APPENDIX. CONFERENCE DISCUSSION
Dr M. Andreas (Vienna, Austria): First, you already pointed out that the endothelial cells may prevent thrombosis. What other methods are possible to prevent thrombosis and to enable the organ to be correctly perfused? The first question.
The second question is: You have a very short washout period for these decellularizations procedure. Have you seen any toxic effects to the pig or are you afraid of that?

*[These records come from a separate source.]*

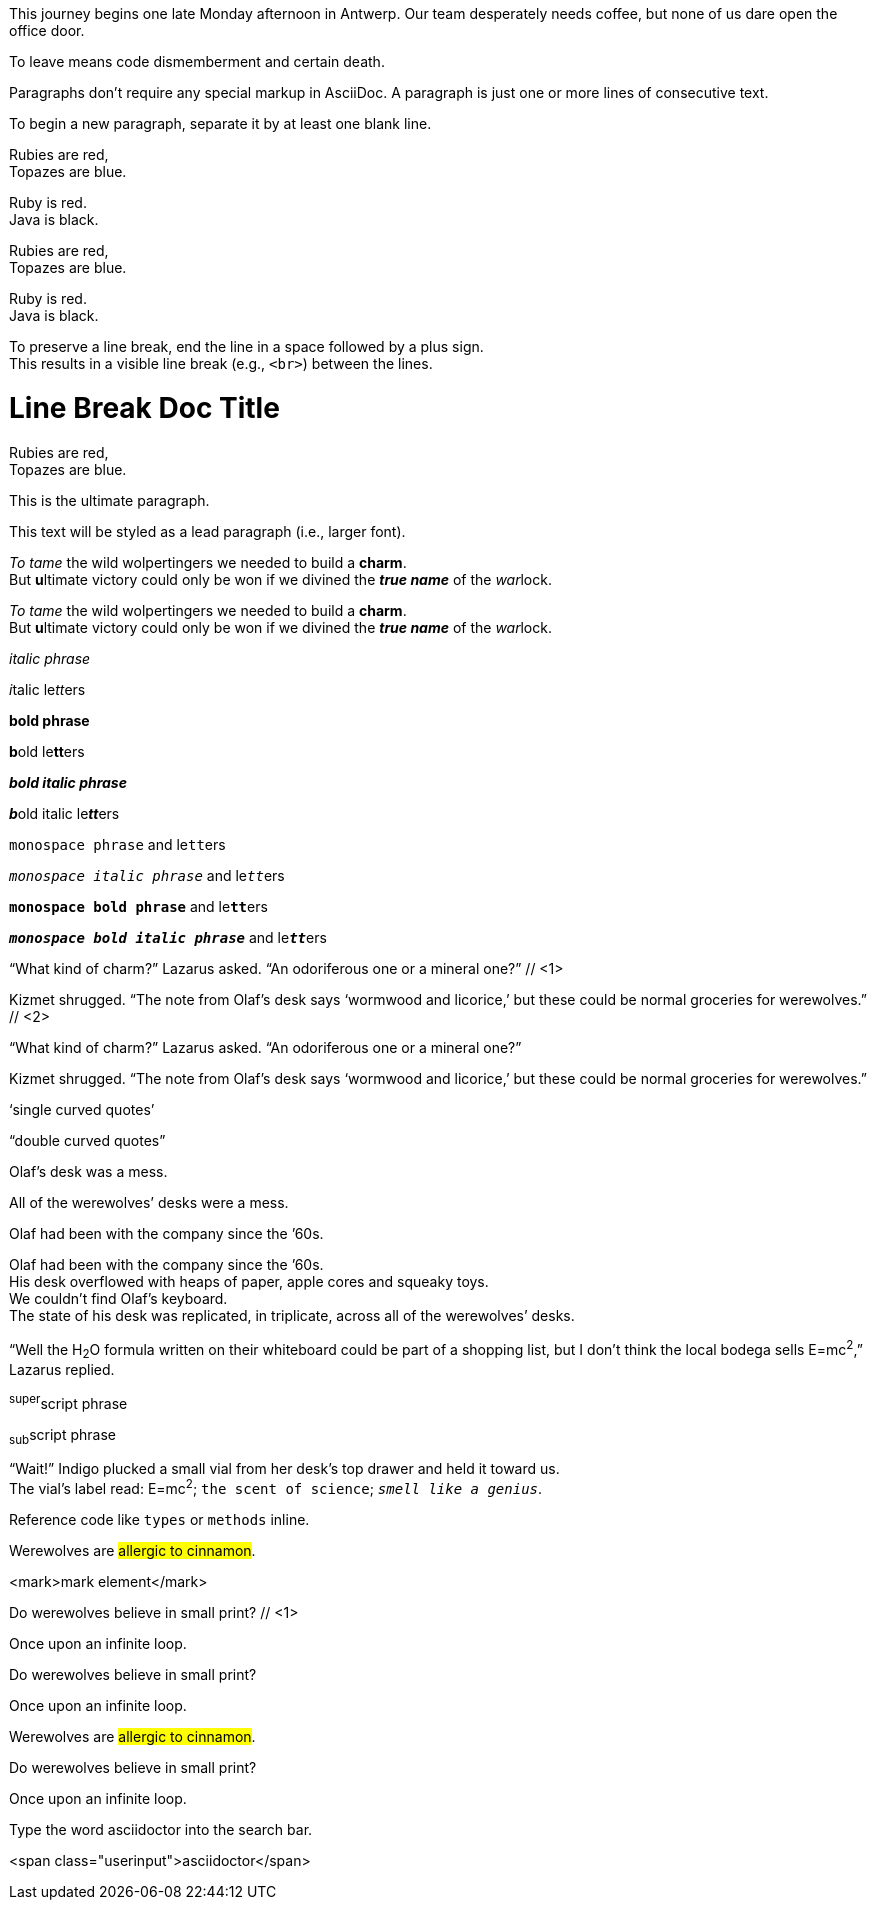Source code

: ////
Included in:

- user-manual: Paragraphs
- user-manual: Text formatting
- quick-syntax
- writers-guide: quoted text
////

// tag::para[]
This journey begins one late Monday afternoon in Antwerp.
Our team desperately needs coffee, but none of us dare open the office door.

To leave means code dismemberment and certain death.
// end::para[]

// tag::b-para[]
Paragraphs don't require any special markup in AsciiDoc.
A paragraph is just one or more lines of consecutive text.

To begin a new paragraph, separate it by at least one blank line.
// end::b-para[]

// tag::hb-all[]
Rubies are red, +
Topazes are blue.

[%hardbreaks]
Ruby is red.
Java is black.
// end::hb-all[]

// tag::hb[]
Rubies are red, +
Topazes are blue.
// end::hb[]

// tag::hb-p[]
[%hardbreaks]
Ruby is red.
Java is black.
// end::hb-p[]

// tag::b-hb[]
To preserve a line break, end the line in a space followed by a plus sign. +
This results in a visible line break (e.g., `<br>`) between the lines.
// end::b-hb[]

// tag::hb-attr[]
= Line Break Doc Title
:hardbreaks:

Rubies are red,
Topazes are blue.
// end::hb-attr[]

// tag::lead[]
[.lead]
This is the ultimate paragraph.
// end::lead[]

// tag::b-lead[]
[.lead]
This text will be styled as a lead paragraph (i.e., larger font).
// end::b-lead[]

// tag::b-i[]
_To tame_ the wild wolpertingers we needed to build a *charm*.
But **u**ltimate victory could only be won if we divined the *_true name_* of the __war__lock.
// end::b-i[]

// tag::b-i-n[]
_To tame_ the wild wolpertingers we needed to build a *charm*.
But **u**ltimate victory could only be won if we divined the *_true name_* of the __war__lock.
// end::b-i-n[]

// tag::b-bold-italic-mono[]
_italic phrase_

__i__talic le__tt__ers

*bold phrase*

**b**old le**tt**ers

*_bold italic phrase_*

**__b__**old italic le**__tt__**ers

`monospace phrase` and le``tt``ers

`_monospace italic phrase_` and le``__tt__``ers

`*monospace bold phrase*` and le``**tt**``ers

`*_monospace bold italic phrase_*` and le``**__tt__**``ers
// end::b-bold-italic-mono[]

// tag::c-quote-co[]
"`What kind of charm?`" Lazarus asked. "`An odoriferous one or a mineral one?`" // <1>

Kizmet shrugged. "`The note from Olaf's desk says '`wormwood and licorice,`' but these could be normal groceries for werewolves.`" // <2>
// end::c-quote-co[]

// tag::c-quote[]
"`What kind of charm?`" Lazarus asked. "`An odoriferous one or a mineral one?`"

Kizmet shrugged. "`The note from Olaf's desk says '`wormwood and licorice,`' but these could be normal groceries for werewolves.`"
// end::c-quote[]

// tag::b-c-quote[]
'`single curved quotes`'

"`double curved quotes`"

Olaf's desk was a mess.

All of the werewolves`' desks were a mess.

Olaf had been with the company since the `'60s.
// end::b-c-quote[]

// tag::apos[]
Olaf had been with the company since the `'60s.
His desk overflowed with heaps of paper, apple cores and squeaky toys.
We couldn't find Olaf's keyboard.
The state of his desk was replicated, in triplicate, across all of the werewolves`' desks.
// end::apos[]

// tag::sub-sup[]
"`Well the H~2~O formula written on their whiteboard could be part of a shopping list, but I don't think the local bodega sells E=mc^2^,`" Lazarus replied.
// end::sub-sup[]

// tag::b-sub-sup[]
^super^script phrase

~sub~script phrase
// end::b-sub-sup[]

// tag::mono[]
"`Wait!`" Indigo plucked a small vial from her desk's top drawer and held it toward us.
The vial's label read: E=mc^2^; `the scent of science`; `_smell like a genius_`.
// end::mono[]

// tag::b-mono-code[]
Reference code like `types` or `methods` inline.
// end::b-mono-code[]

// tag::highlight[]
Werewolves are #allergic to cinnamon#.
// end::highlight[]

// tag::highlight-html[]
<mark>mark element</mark>
// end::highlight-html[]

// tag::css-co[]
Do werewolves believe in [small]#small print#? // <1>

[big]##O##nce upon an infinite loop.
// end::css-co[]

// tag::css[]
Do werewolves believe in [small]#small print#?

[big]##O##nce upon an infinite loop.
// end::css[]

// tag::css-all[]
Werewolves are #allergic to cinnamon#.

Do werewolves believe in [small]#small print#?

[big]##O##nce upon an infinite loop.
// end::css-all[]

// tag::css-custom[]
Type the word [userinput]#asciidoctor# into the search bar.
// end::css-custom[]

// tag::css-custom-html[]
<span class="userinput">asciidoctor</span>
// end::css-custom-html[]

////
phrase styled by CSS class .small#
////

Dr Kitahara: The first question, we find many reports about prevention of the thrombosis, but the other authors said that the most important thing is endothelialization to prevent the thrombosis. I think so. We strictly manage the anticoagulation with heparin infusion, but the thrombosis occurs. The endothelialization of the coronary artery is very important. I'm sorry, what is the second question?
Dr Andreas: The second question was, if you have seen any toxic effects? Because your washout period is very short.
Dr Kitahara: I have never seen, so I can't answer this question. But 13 hours is too short to decellularize the heart. But I think I can shorten this time to 6 or 7 because microscopically the decellularized scaffold was not changing from the 6 hours to the 12 hours, so we could shorten the time of the decellularization to diminish the damage of the toxic effect or something.
Dr P. Akhyari (Dusseldorf, Germany): I have two questions. First, did you use freezing as a component of decellularization, or did you use it just for the storage of the organ?
Dr Kitahara: You mean the freezing at −80°C for 24 hours, after thawing for decellularization for 24 hours? We used pathogen decellularization. I'm sorry, I don't understand.
Dr Akhyari: If you don't freeze the heart, is the decellularization the same?
Dr Kitahara: I attempt that. But it took more time to decellularize the heart, it takes about 24 hours or more.
Dr Akhyari: The second question is: Have you analysed the effect of this freezing on the matrix? Because there is a lot of debate on freezing or not freezing.
Dr Kitahara: I have never done that. I want to do that.
Dr M. Shchatsinka (Minsk, Belarus): Maybe I didn't catch it, but what was the reason for freezing the heart before decellularization?
Dr Kitahara: The freezing can life the cell so it makes it easy to decellularize with the pathogen.
Dr Shchatsinka: Did you use DNases and RNases to remove genetic material from the heart?
Dr Kitahara: I'm sorry?
Dr Shchatsinka: Decellularization techniques often involve using of DNase and RNase, enzymes to digest nucleotides in the tissue; did you use it?
Dr Kitahara: No, never. I use only the detergent, the sodium dodecyl sulphate and the Triton X-100.
Dr Shchatsinka: So, the last question: Why did you explant the heart at the third day, why such a short period?
Dr Kitahara: Shortly after the implantation, there was thrombus formation in the coronary artery, so we think that we can't observe 7 or more days. We didn't think that we couldn't, so I'm sorry I can't answer exactly.
Dr D. Chambers (London, UK): Can I just ask you, when did your thrombus occur? Did it occur earlier than 3 days?
Dr Kitahara: Yes, earlier than 3 days.
Dr Chambers: So your heart was not perfused for many minutes?
Dr Kitahara: Almost 30 or 40 minutes later, after.
Dr Chambers: So very soon after you implanted the heart?
Dr Kitahara: Yes.
Dr H. Ankersmit (Vienna, Austria): So there was no possibility to see any regenerative effects that maybe cells were homing in the matrix? Because you have shown us histology data. There is a strong inflammation. Can you go back to the histology data? So where did you get this? So this is thrombus formation and this is the matrix here, that's the matrix without any cells populating; is that correct?
Dr Kitahara: Yes, that's correct.
Dr Ankersmit: So basically the heart was not perfused?
Dr Kitahara: The heart was not perfused, yes. No, no.